Danno economico e occupazionale sulla vasta superfice agricola con la perdita di 18 milioni di euro l’anno
di Dario Nottola
L’ipotesi di localizzare un nuovo impianto di rifiuti nelle ‘aree bianche’ del comune di Fiumicino, avrebbe un impatto negativo su una delle più vaste superfici agricole, sia per il passaggio dei mezzi pesanti di trasporto, che per la rottura dell’equilibrio tra campagna e città.
A rimarcarlo è la Cia di Roma che ha effettuato una prima valutazione di carattere economico e occupazionale. Il risultato sarebbe una perdita di produzione agricola di 18 milioni di euro l’anno (circa il 14% dell’intera produzione agricola di Fiumicino, uno dei più grandi comuni agricoli d’Italia), di cui quasi 1,5 milioni di reddito derivante dalle attività agrituristiche. Sfumerebbero poi circa 900 mila ore/lavoro, pari al salario di 650 operai agricoli (il 14% del lavoro agricolo totale di Fiumicino).

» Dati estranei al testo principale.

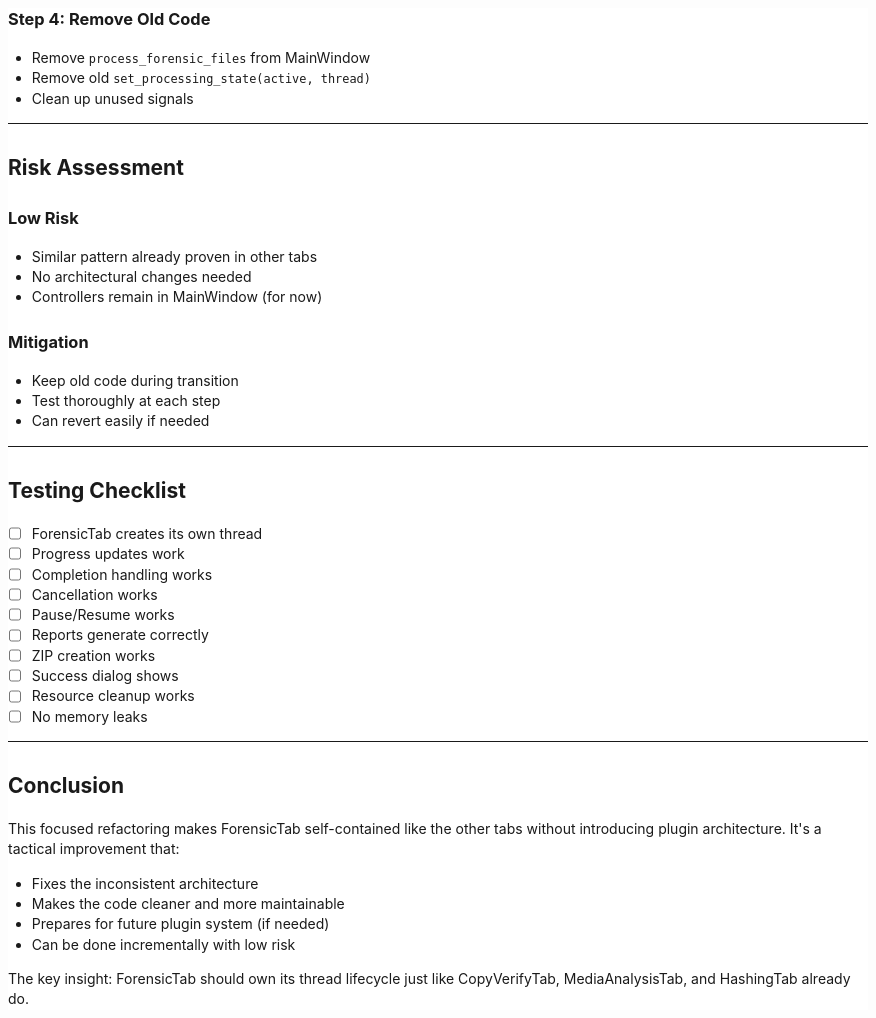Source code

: ### Step 4: Remove Old Code
- Remove `process_forensic_files` from MainWindow
- Remove old `set_processing_state(active, thread)`
- Clean up unused signals

---

## Risk Assessment

### Low Risk
- Similar pattern already proven in other tabs
- No architectural changes needed
- Controllers remain in MainWindow (for now)

### Mitigation
- Keep old code during transition
- Test thoroughly at each step
- Can revert easily if needed

---

## Testing Checklist

- [ ] ForensicTab creates its own thread
- [ ] Progress updates work
- [ ] Completion handling works
- [ ] Cancellation works
- [ ] Pause/Resume works
- [ ] Reports generate correctly
- [ ] ZIP creation works
- [ ] Success dialog shows
- [ ] Resource cleanup works
- [ ] No memory leaks

---

## Conclusion

This focused refactoring makes ForensicTab self-contained like the other tabs without introducing plugin architecture. It's a tactical improvement that:

- Fixes the inconsistent architecture
- Makes the code cleaner and more maintainable
- Prepares for future plugin system (if needed)
- Can be done incrementally with low risk

The key insight: ForensicTab should own its thread lifecycle just like CopyVerifyTab, MediaAnalysisTab, and HashingTab already do.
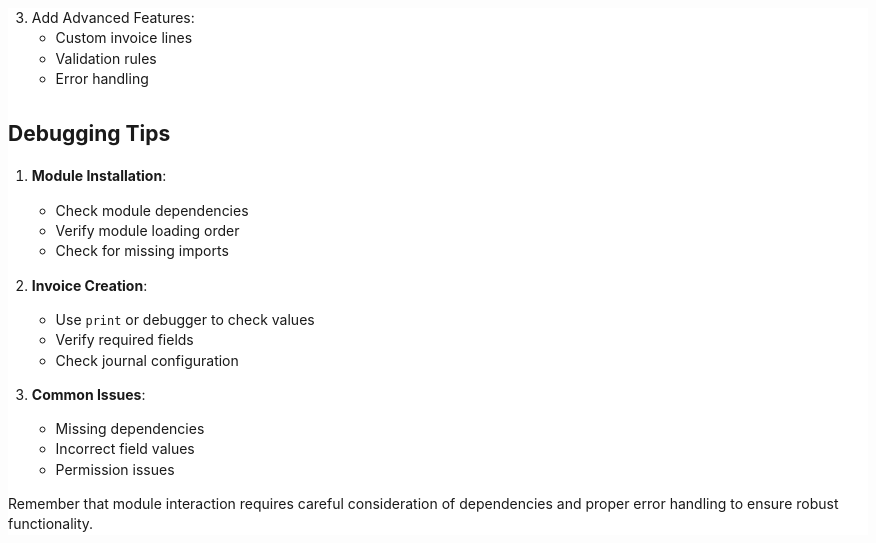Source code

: 3. Add Advanced Features:
   - Custom invoice lines
   - Validation rules
   - Error handling

## Debugging Tips

1. **Module Installation**:
   - Check module dependencies
   - Verify module loading order
   - Check for missing imports

2. **Invoice Creation**:
   - Use `print` or debugger to check values
   - Verify required fields
   - Check journal configuration

3. **Common Issues**:
   - Missing dependencies
   - Incorrect field values
   - Permission issues

Remember that module interaction requires careful consideration of dependencies and proper error handling to ensure robust functionality.

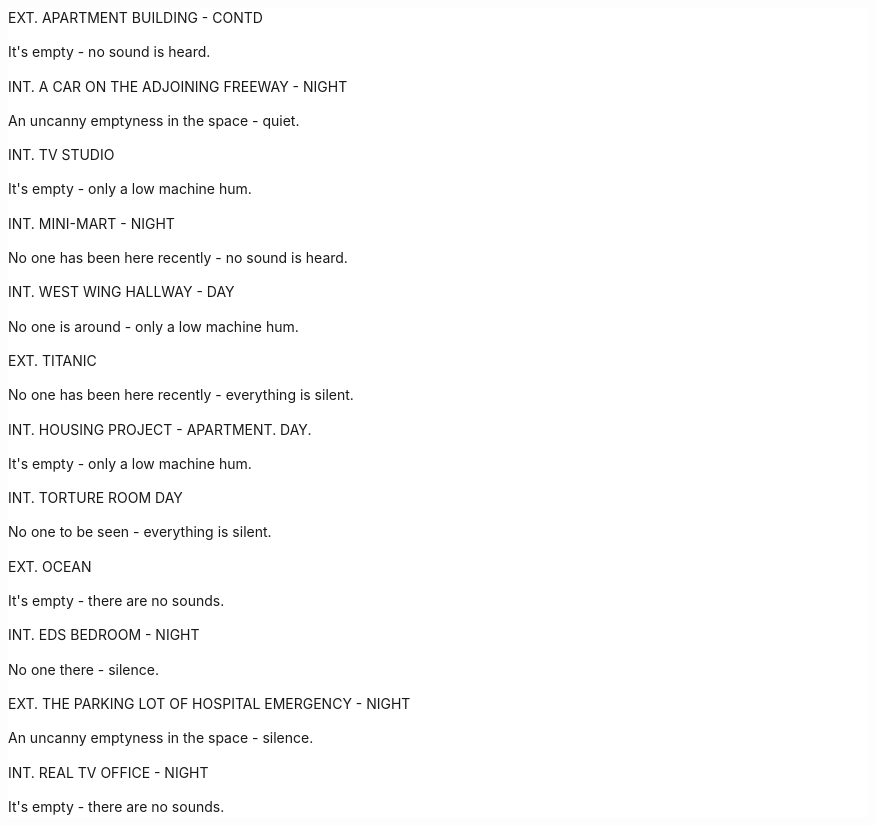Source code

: 
EXT. APARTMENT BUILDING - CONTD

It's empty - no sound is heard.



INT. A CAR ON THE ADJOINING FREEWAY - NIGHT

An uncanny emptyness in the space - quiet.



INT. TV STUDIO

It's empty - only a low machine hum.



INT. MINI-MART - NIGHT

No one has been here recently - no sound is heard.



INT. WEST WING HALLWAY - DAY

No one is around - only a low machine hum.



EXT. TITANIC

No one has been here recently - everything is silent.



INT. HOUSING PROJECT - APARTMENT. DAY.

It's empty - only a low machine hum.



INT. TORTURE ROOM    DAY

No one to be seen - everything is silent.



EXT. OCEAN

It's empty - there are no sounds.



INT. EDS BEDROOM - NIGHT

No one there - silence.



EXT. THE PARKING LOT OF HOSPITAL EMERGENCY - NIGHT

An uncanny emptyness in the space - silence.



INT. REAL TV OFFICE - NIGHT

It's empty - there are no sounds.


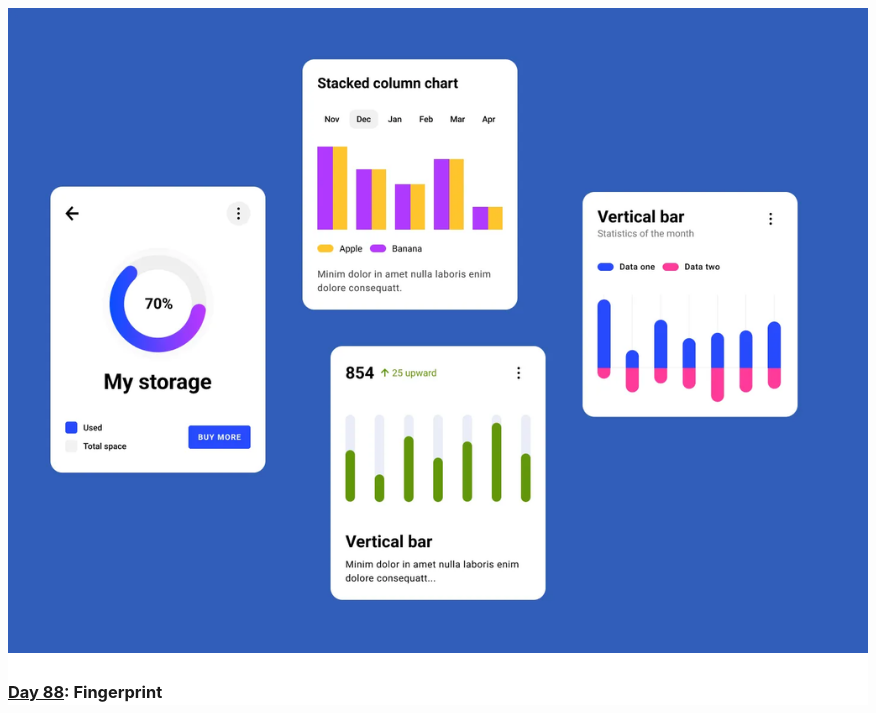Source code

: ![Charts Design](./day-87/design.png)

### [Day 88](https://github.com/bigdevsoon/100-days-of-code/tree/main/day-88): Fingerprint
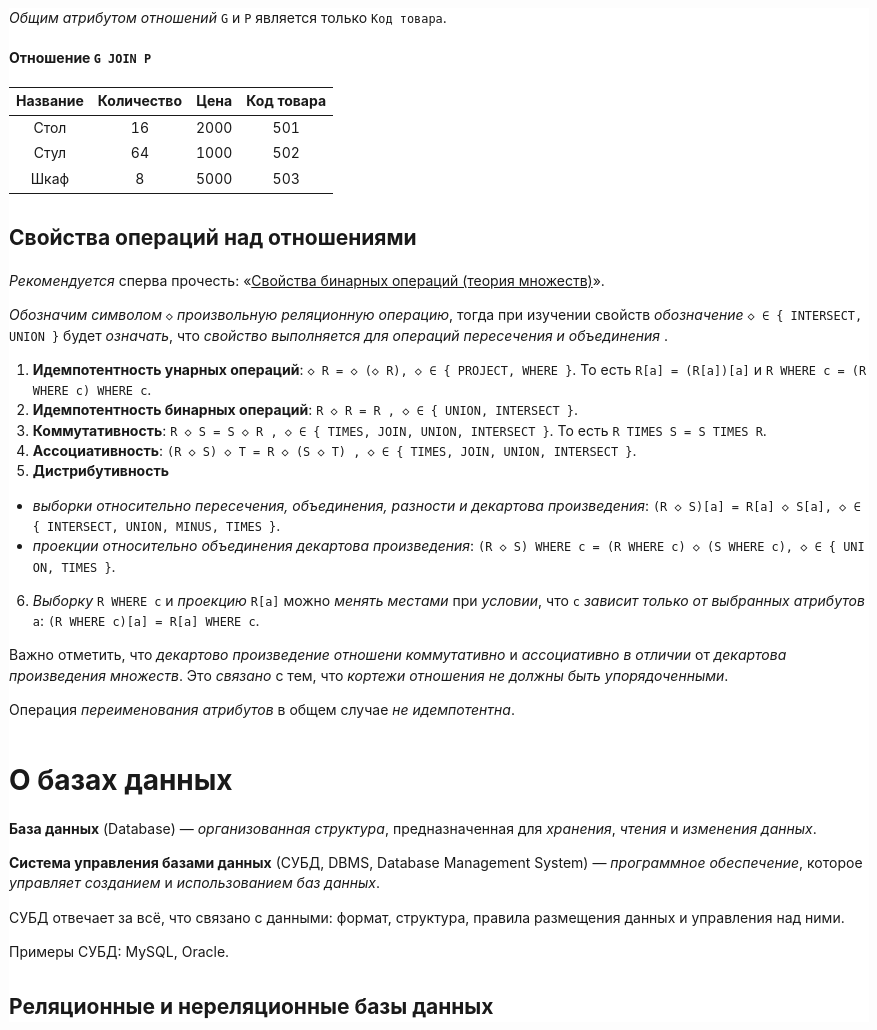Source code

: *Общим атрибутом отношений* `G` и `P` является только `Код товара`.

#### Отношение `G JOIN P`

Название | Количество | Цена | Код товара
:--: | :--: | :--: | :--:
Стол | 16 | 2000 | 501
Стул | 64 | 1000 | 502
Шкаф | 8 | 5000 | 503

## Свойства операций над отношениями

*Рекомендуется* сперва прочесть: «[Свойства бинарных операций (теория множеств)](./DiscreteMath.md#свойства-бинарных-операций)».

*Обозначим символом* `◇` *произвольную реляционную операцию*, тогда при изучении свойств *обозначение* `◇ ∈ { INTERSECT, UNION }` будет *означать*, что *свойство выполняется для операций пересечения и объединения* .


1) **Идемпотентность унарных операций**: `◇ R = ◇ (◇ R), ◇ ∈ { PROJECT, WHERE }`. То есть `R[a] = (R[a])[a]` и `R WHERE c = (R WHERE c) WHERE c`. 
2) **Идемпотентность бинарных операций**: `R ◇ R = R , ◇ ∈ { UNION, INTERSECT }`.  
3) **Коммутативность**: `R ◇ S = S ◇ R , ◇ ∈ { TIMES, JOIN, UNION, INTERSECT }`. То есть `R TIMES S = S TIMES R`.  
4) **Ассоциативность**: `(R ◇ S) ◇ T = R ◇ (S ◇ T) , ◇ ∈ { TIMES, JOIN, UNION, INTERSECT }`.  
5) **Дистрибутивность**  
 - *выборки относительно пересечения, объединения, разности и декартова произведения*: `(R ◇ S)[a] = R[a] ◇ S[a], ◇ ∈ { INTERSECT, UNION, MINUS, TIMES }`.
 - *проекции относительно объединения декартова произведения*: `(R ◇ S) WHERE c = (R WHERE c) ◇ (S WHERE c), ◇ ∈ { UNION, TIMES }`.  
6) *Выборку* `R WHERE c` и *проекцию* `R[a]` можно *менять местами* при *условии*, что `c` *зависит только от выбранных атрибутов* `a`: `(R WHERE c)[a] = R[a] WHERE c`.


Важно отметить, что *декартово произведение отношени коммутативно* и *ассоциативно в отличии* от *декартова произведения множеств*. Это *связано* с тем, что *кортежи отношения не должны быть упорядоченными*.

Операция *переименования атрибутов* в общем случае *не идемпотентна*.

# О базах данных

**База данных** (Database) — *организованная структура*, предназначенная для *хранения*, *чтения* и *изменения данных*.

**Система управления базами данных** (СУБД, DBMS, Database Management System) — *программное обеспечение*, которое *управляет созданием* и *использованием баз данных*. 

СУБД отвечает за всё, что связано с данными: формат, структура, правила размещения данных и управления над ними.

Примеры СУБД: MySQL, Oracle.

## Реляционные и нереляционные базы данных
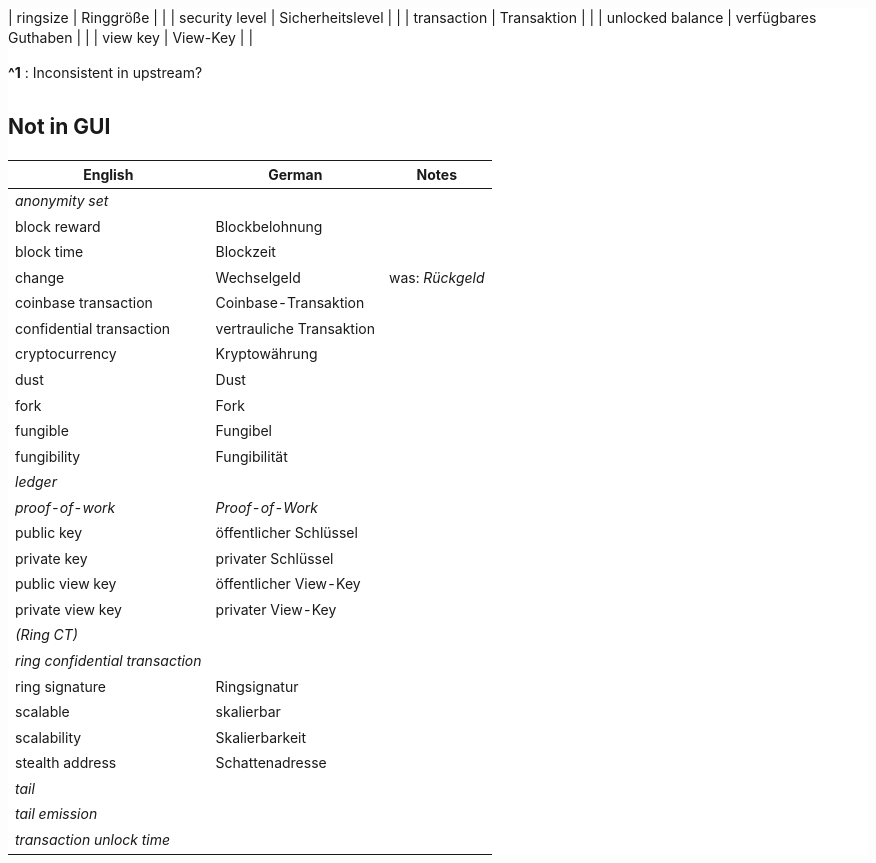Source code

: | ringsize | Ringgröße | |
| security level | Sicherheitslevel | |
| transaction | Transaktion | |
| unlocked balance | verfügbares Guthaben | |
| view key | View-Key | |

**^1** : Inconsistent in upstream?

## Not in GUI

| English | German | Notes |
| --- | --- | --- |
| _anonymity set_ | | |
| block reward | Blockbelohnung | |
| block time | Blockzeit | |
| change | Wechselgeld | was: _Rückgeld_ |
| coinbase transaction | Coinbase-Transaktion | |
| confidential transaction | vertrauliche Transaktion | |
| cryptocurrency | Kryptowährung | |
| dust | Dust | |
| fork | Fork | |
| fungible | Fungibel | |
| fungibility | Fungibilität | |
| _ledger_ | | |
| _proof-of-work_ | _Proof-of-Work_ | |
| public key | öffentlicher Schlüssel | |
| private key | privater Schlüssel | |
| public view key | öffentlicher View-Key | |
| private view key | privater View-Key | |
| _(Ring CT)_ | | |
| _ring confidential transaction_ | | |
| ring signature | Ringsignatur | |
| scalable | skalierbar | |
| scalability | Skalierbarkeit | |
| stealth address | Schattenadresse | |
| _tail_ | | |
| _tail emission_ | | |
| _transaction unlock time_ | | |
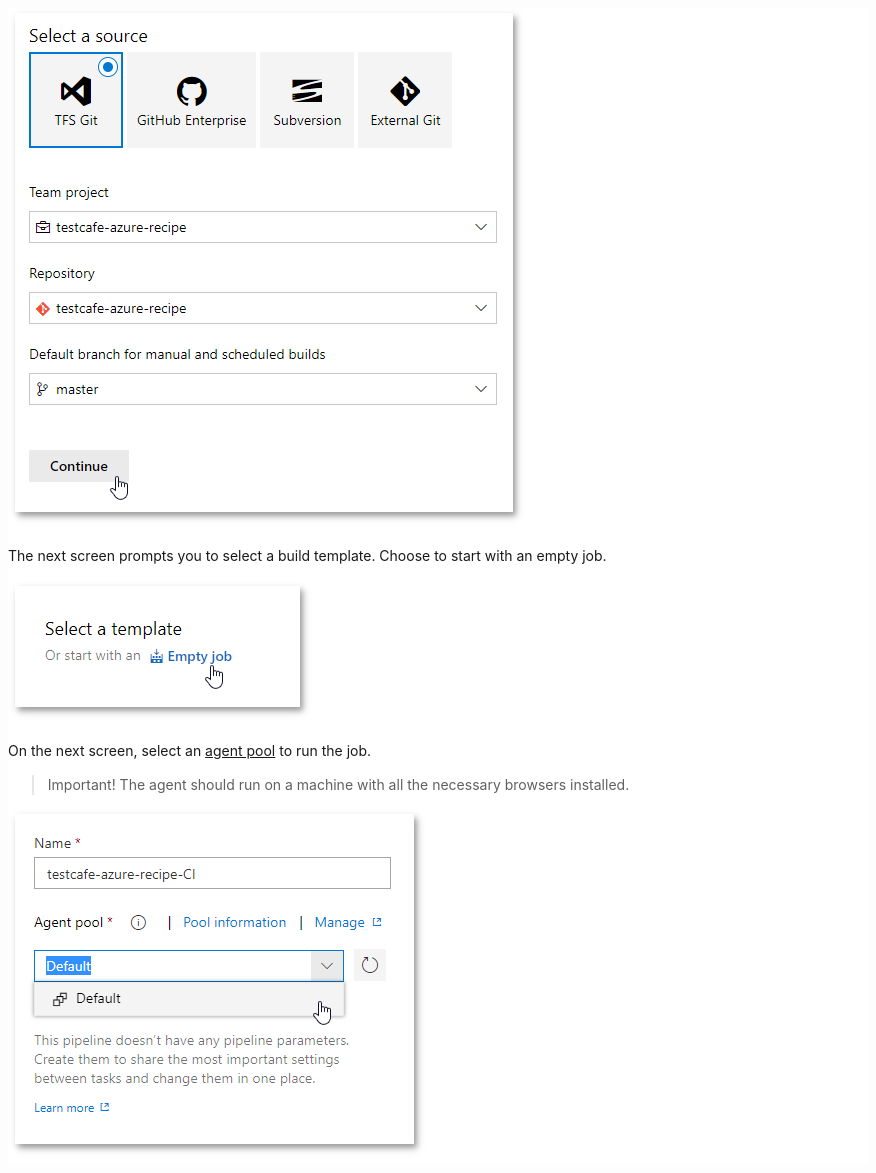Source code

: ![Select Repository](../../../images/azure/select-repo.png)

The next screen prompts you to select a build template. Choose to start with an empty job.

![Create an Empty Job](../../../images/azure/create-empty-job.png)

On the next screen, select an [agent pool](https://docs.microsoft.com/en-us/azure/devops/pipelines/agents/pools-queues?view=vsts) to run the job.

> Important! The agent should run on a machine with all the necessary browsers installed.

![Select Agent Pool](../../../images/azure/select-agent-pool.png)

Numeri elaborati incrociando dati Istat e Inea e l’impiego ore/lavoro della Regione Lazio, che vanno a fotografare un impatto fortemente negativo sull’economia dell’intera area che ha una vocazione prevalente agricolo-turistica.
”Per questo – sottolinea il presidente della Cia di Roma, Ezio Muroni – non condividiamo la scelta della Città di Roma di cercare possibili soluzioni alla chiusura del proprio ciclo di rifiuti in aree esterne ai propri confini amministrativi; il territorio agricolo non deve essere considerato ‘libero’ e ‘vuoto’ dove scaricare le contraddizioni delle città, ma deve essere valutato sempre come elemento primario per la produzione di alimenti, di biodiversità, di lavoro buono e ambiente sano.